Task material >>
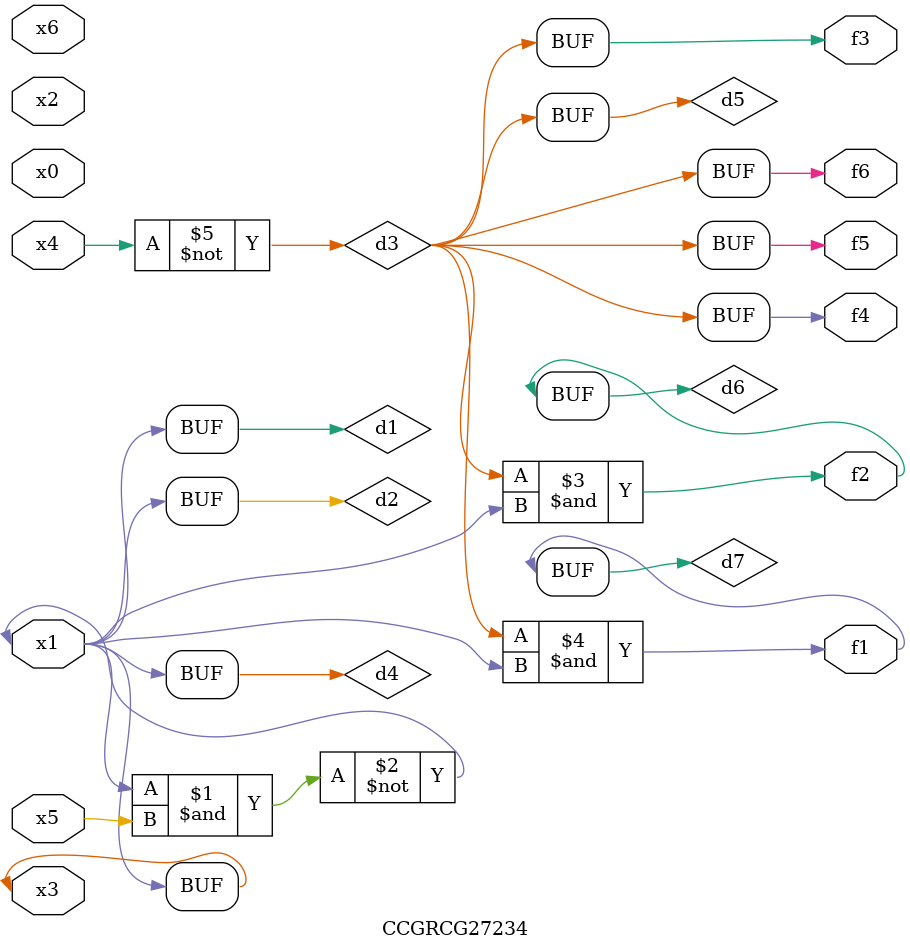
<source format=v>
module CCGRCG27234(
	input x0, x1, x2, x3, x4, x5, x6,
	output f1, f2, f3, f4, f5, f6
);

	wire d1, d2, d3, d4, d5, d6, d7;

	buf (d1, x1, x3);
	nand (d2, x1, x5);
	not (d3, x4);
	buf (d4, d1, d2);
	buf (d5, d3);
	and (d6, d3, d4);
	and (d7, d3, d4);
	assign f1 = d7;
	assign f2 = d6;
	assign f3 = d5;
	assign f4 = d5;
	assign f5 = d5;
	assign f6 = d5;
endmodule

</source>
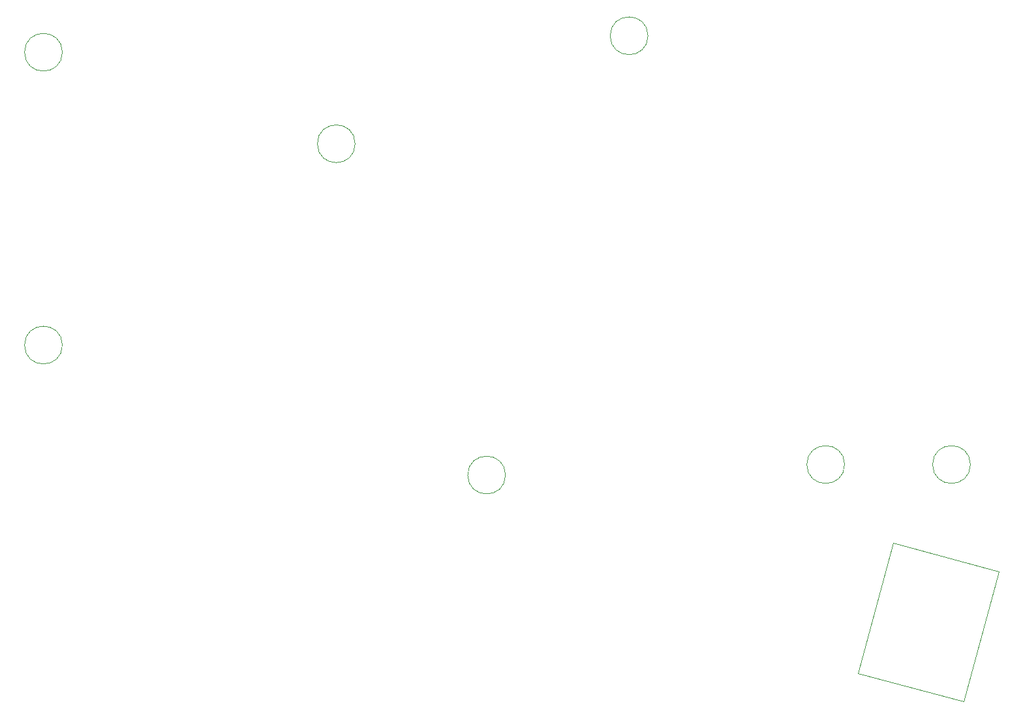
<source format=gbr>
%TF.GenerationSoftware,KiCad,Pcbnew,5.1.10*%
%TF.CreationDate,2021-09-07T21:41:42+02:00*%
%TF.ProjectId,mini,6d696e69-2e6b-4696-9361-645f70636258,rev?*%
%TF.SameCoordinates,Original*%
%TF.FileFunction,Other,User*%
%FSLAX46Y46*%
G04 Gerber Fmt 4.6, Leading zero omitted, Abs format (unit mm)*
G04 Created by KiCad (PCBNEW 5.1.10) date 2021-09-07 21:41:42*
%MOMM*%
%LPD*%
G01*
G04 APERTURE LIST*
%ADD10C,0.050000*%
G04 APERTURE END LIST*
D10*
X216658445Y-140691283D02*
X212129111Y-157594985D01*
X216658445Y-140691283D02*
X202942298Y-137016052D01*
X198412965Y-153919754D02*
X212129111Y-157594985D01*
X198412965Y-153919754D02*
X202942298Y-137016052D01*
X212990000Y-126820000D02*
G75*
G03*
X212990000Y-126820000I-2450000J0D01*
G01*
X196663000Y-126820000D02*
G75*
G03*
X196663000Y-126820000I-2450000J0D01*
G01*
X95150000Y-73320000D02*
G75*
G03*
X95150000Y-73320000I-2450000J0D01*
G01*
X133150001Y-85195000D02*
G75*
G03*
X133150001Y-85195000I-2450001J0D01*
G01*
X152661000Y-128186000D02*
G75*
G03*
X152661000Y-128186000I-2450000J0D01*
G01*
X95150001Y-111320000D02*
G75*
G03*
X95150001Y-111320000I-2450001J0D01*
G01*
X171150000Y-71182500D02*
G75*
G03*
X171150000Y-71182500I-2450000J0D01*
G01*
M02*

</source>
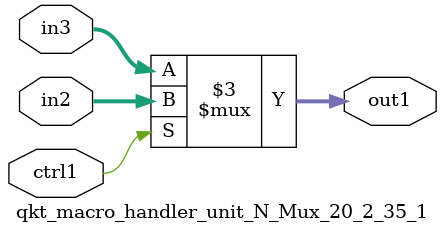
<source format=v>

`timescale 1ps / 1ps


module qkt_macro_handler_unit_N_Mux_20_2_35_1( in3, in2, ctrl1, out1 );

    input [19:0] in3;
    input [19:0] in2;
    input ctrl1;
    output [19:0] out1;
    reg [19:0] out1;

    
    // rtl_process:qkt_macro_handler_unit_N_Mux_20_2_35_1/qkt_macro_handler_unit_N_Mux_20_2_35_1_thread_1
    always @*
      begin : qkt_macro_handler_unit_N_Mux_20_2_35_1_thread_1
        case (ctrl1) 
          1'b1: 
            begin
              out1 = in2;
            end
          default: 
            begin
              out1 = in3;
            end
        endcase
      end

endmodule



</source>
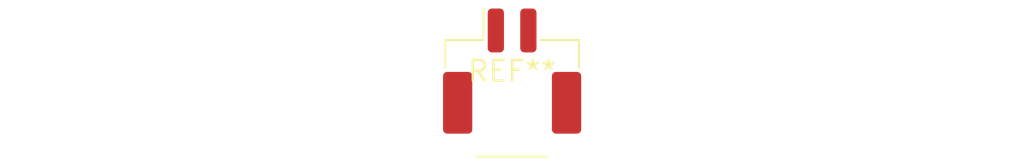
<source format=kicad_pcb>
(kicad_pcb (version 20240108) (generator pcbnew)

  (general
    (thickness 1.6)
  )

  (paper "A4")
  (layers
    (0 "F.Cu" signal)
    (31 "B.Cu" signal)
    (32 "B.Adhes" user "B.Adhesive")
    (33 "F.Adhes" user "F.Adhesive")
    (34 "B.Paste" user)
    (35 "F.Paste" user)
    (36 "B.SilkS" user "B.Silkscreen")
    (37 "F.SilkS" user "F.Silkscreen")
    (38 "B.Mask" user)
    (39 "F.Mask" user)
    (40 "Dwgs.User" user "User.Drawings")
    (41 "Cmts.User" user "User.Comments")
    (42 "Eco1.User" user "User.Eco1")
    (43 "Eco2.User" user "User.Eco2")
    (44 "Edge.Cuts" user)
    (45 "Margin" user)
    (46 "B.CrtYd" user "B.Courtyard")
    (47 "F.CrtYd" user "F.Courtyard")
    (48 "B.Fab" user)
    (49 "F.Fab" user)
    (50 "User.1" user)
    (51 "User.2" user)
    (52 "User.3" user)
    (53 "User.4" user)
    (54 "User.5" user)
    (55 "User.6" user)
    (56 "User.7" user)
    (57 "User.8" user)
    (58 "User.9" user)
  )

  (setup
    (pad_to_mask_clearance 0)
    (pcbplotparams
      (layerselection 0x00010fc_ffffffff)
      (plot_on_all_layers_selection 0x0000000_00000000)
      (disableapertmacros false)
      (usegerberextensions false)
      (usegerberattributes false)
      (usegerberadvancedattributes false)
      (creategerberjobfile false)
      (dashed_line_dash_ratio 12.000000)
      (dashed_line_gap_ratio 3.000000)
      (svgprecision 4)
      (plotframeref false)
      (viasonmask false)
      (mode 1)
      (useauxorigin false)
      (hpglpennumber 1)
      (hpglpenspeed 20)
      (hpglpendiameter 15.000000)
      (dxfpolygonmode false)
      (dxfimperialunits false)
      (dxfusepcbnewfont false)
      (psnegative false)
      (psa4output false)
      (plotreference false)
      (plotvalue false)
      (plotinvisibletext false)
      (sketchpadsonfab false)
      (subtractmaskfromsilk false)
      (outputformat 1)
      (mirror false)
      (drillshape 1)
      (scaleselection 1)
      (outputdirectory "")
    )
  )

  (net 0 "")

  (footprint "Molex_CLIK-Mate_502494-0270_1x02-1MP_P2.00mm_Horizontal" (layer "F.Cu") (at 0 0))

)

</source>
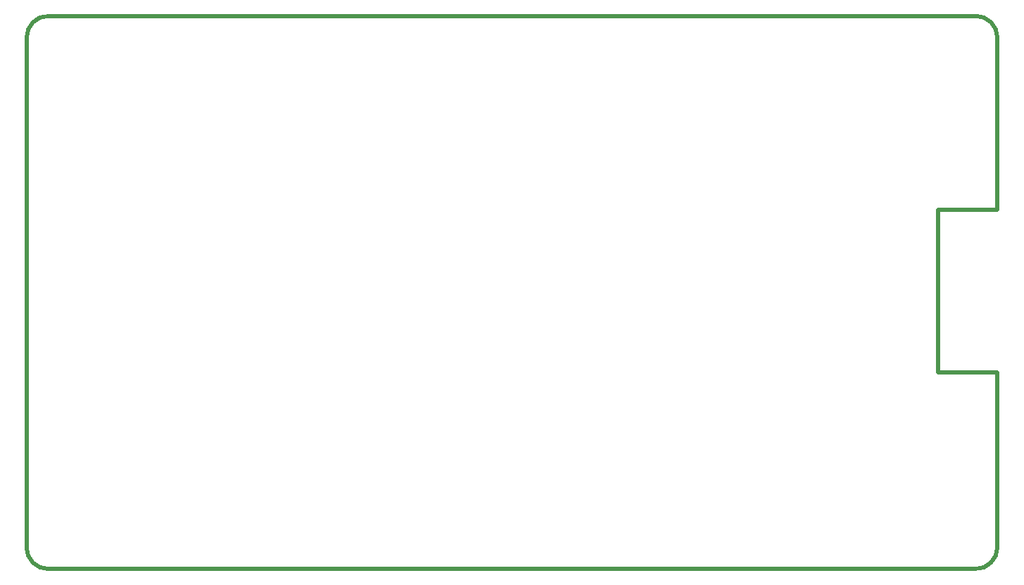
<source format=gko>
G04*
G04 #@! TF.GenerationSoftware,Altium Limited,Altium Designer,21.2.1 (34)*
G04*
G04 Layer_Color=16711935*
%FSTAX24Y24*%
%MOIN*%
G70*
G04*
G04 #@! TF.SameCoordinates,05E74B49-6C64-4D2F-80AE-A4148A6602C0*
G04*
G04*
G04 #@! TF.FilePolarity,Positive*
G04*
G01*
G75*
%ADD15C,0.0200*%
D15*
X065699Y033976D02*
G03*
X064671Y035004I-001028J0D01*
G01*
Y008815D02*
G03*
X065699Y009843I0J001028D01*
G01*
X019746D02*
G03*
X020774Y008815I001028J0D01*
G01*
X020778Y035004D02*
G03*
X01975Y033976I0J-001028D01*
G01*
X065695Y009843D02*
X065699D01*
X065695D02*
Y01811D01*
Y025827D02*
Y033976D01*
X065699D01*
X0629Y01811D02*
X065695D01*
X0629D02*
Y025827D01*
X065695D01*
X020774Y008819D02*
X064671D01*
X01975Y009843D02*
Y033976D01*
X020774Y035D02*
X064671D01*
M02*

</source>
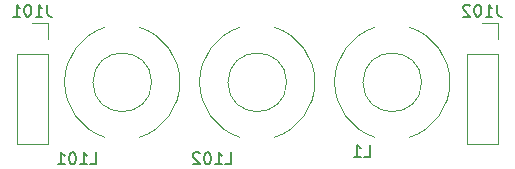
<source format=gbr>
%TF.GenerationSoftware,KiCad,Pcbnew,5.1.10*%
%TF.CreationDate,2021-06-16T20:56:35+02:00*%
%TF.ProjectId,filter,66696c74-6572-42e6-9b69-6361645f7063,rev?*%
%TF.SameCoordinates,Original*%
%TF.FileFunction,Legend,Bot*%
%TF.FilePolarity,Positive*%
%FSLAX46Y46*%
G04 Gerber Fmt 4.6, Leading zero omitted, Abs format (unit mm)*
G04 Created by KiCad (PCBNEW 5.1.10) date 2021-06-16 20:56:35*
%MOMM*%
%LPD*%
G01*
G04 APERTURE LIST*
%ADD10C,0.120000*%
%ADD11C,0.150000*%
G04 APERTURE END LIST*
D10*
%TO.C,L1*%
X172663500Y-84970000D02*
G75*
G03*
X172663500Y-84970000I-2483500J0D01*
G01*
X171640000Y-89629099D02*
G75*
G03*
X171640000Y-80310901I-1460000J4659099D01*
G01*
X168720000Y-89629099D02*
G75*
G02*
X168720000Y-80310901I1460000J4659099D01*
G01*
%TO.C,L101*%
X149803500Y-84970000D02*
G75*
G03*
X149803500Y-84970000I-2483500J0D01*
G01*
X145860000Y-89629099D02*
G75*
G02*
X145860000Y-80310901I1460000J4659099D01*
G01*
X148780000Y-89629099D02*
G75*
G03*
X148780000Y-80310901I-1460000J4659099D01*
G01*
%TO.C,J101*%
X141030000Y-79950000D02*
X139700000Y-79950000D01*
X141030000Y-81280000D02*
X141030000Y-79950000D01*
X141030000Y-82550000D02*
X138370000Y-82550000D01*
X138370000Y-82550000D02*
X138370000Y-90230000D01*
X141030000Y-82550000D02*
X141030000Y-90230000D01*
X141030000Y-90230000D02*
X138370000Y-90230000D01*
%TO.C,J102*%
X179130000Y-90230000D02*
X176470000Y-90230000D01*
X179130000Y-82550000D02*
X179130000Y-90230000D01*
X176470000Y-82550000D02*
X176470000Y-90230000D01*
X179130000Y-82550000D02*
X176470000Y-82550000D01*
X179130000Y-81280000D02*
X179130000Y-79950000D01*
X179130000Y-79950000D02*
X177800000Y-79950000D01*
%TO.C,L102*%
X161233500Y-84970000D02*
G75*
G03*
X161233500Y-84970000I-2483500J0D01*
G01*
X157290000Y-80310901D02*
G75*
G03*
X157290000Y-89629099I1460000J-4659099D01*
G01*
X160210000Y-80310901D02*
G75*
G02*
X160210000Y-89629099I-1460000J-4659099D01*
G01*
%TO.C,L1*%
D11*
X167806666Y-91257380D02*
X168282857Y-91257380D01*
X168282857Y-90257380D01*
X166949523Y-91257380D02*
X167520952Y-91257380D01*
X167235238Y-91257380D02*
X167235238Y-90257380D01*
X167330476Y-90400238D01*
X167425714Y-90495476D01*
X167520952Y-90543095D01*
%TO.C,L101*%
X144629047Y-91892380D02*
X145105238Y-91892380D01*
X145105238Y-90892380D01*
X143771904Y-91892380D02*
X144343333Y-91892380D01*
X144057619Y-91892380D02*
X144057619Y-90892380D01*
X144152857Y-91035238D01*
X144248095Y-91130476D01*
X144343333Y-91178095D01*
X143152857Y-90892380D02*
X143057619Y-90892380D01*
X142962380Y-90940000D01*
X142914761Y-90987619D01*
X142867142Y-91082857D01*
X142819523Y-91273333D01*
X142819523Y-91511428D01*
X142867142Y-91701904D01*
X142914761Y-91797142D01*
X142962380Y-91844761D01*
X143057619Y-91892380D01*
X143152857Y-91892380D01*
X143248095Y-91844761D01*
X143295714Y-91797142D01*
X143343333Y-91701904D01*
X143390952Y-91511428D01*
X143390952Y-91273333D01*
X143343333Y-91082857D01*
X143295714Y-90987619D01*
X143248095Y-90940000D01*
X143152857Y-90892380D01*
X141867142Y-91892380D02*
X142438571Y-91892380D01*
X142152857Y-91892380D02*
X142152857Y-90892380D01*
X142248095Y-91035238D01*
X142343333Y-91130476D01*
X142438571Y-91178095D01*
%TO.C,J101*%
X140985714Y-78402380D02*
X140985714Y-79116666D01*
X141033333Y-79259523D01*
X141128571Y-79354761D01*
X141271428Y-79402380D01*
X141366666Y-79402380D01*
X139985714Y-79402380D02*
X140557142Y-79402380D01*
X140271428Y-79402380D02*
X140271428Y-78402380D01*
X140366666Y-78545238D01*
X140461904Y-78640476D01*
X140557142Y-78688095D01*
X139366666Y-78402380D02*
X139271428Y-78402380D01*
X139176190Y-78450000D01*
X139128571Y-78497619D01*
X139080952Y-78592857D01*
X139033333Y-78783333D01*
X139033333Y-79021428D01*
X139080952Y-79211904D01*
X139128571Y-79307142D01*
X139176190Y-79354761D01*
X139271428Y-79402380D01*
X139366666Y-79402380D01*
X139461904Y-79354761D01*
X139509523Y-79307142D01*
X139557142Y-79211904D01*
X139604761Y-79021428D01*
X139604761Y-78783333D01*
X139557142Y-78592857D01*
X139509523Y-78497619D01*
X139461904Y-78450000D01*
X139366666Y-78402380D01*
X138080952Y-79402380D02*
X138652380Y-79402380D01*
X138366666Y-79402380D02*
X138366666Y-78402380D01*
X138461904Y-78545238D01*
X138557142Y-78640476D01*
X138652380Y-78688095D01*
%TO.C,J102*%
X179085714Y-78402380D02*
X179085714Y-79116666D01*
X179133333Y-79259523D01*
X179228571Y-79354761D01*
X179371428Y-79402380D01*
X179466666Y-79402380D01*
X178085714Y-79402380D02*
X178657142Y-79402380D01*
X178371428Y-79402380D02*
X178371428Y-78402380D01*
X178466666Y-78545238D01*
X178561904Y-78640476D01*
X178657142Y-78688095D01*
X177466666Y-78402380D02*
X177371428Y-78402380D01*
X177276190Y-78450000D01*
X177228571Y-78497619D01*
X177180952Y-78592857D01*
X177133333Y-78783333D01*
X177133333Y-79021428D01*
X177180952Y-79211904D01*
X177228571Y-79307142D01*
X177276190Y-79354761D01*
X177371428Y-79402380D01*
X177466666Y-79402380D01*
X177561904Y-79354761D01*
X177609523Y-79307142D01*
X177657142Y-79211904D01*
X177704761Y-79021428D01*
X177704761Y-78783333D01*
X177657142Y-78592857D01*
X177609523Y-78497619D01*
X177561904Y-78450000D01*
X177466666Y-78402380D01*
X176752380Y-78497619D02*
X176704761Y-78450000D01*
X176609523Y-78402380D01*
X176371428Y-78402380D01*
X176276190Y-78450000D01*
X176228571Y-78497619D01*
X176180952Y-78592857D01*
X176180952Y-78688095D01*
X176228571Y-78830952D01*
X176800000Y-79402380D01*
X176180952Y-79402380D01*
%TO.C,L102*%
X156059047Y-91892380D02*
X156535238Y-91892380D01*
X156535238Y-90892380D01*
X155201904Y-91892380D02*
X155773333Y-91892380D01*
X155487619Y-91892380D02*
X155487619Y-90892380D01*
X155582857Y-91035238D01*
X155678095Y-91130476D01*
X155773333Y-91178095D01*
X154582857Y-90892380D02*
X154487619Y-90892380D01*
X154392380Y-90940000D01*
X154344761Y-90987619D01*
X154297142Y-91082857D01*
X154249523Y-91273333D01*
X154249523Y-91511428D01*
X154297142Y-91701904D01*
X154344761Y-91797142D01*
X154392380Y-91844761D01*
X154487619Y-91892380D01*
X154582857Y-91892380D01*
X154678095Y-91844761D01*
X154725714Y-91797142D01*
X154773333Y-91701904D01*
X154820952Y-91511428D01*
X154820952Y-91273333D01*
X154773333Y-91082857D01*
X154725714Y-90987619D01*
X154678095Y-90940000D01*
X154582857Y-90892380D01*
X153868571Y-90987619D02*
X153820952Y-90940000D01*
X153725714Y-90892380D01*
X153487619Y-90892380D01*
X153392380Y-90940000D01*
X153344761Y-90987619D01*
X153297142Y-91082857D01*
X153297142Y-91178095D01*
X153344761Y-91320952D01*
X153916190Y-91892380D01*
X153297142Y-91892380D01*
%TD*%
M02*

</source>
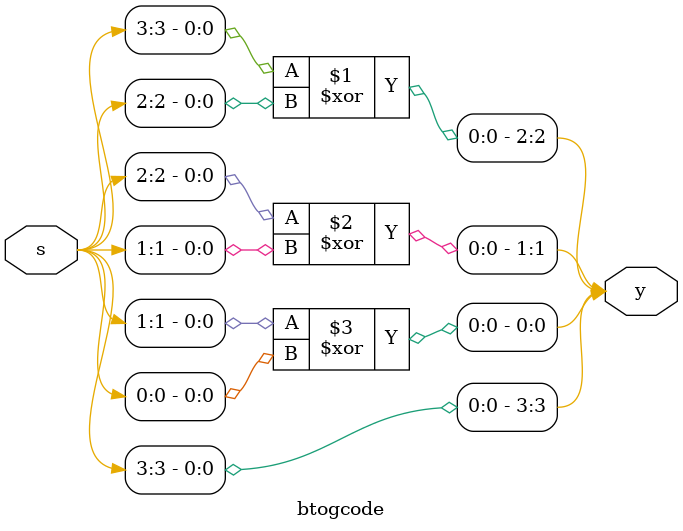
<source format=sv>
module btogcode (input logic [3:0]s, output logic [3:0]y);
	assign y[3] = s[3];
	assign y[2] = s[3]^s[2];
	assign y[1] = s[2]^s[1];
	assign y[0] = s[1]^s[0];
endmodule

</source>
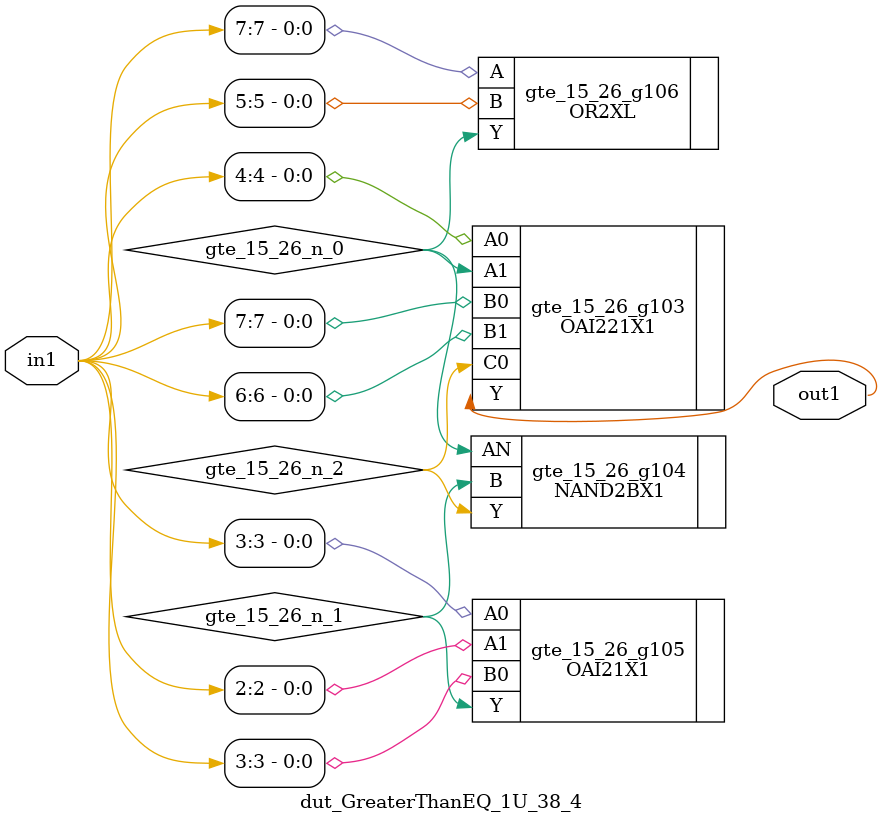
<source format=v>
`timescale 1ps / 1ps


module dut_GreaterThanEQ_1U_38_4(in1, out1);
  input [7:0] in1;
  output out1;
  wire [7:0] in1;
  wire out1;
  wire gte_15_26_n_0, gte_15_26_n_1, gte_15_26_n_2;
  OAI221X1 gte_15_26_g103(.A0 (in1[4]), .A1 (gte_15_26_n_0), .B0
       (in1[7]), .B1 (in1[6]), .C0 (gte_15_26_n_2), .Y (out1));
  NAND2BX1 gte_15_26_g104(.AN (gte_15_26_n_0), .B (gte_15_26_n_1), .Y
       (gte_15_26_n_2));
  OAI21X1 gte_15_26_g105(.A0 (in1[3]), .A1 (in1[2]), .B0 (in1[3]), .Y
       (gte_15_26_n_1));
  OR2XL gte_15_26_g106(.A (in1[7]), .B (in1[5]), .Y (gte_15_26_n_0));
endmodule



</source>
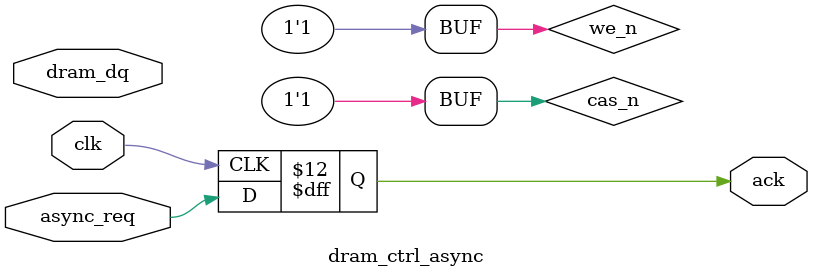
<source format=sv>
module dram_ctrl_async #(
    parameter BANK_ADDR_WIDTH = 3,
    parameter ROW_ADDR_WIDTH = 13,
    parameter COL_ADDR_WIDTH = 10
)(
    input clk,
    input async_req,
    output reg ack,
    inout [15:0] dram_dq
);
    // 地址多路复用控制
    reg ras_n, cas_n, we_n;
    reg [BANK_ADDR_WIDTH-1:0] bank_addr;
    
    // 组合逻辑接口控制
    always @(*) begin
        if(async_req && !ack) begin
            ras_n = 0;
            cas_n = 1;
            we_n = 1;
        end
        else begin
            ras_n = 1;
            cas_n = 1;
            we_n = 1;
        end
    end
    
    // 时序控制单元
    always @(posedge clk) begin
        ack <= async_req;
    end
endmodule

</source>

Aim of the task >>
Everything from the first line of the entries above through the line with "assign f3 = d5;" should be duplicated exactly, except the pictures.

Task solution >>
<source format=v>
module CCGRCG27234(
	input x0, x1, x2, x3, x4, x5, x6,
	output f1, f2, f3, f4, f5, f6
);

	wire d1, d2, d3, d4, d5, d6, d7;

	buf (d1, x1, x3);
	nand (d2, x1, x5);
	not (d3, x4);
	buf (d4, d1, d2);
	buf (d5, d3);
	and (d6, d3, d4);
	and (d7, d3, d4);
	assign f1 = d7;
	assign f2 = d6;
	assign f3 = d5;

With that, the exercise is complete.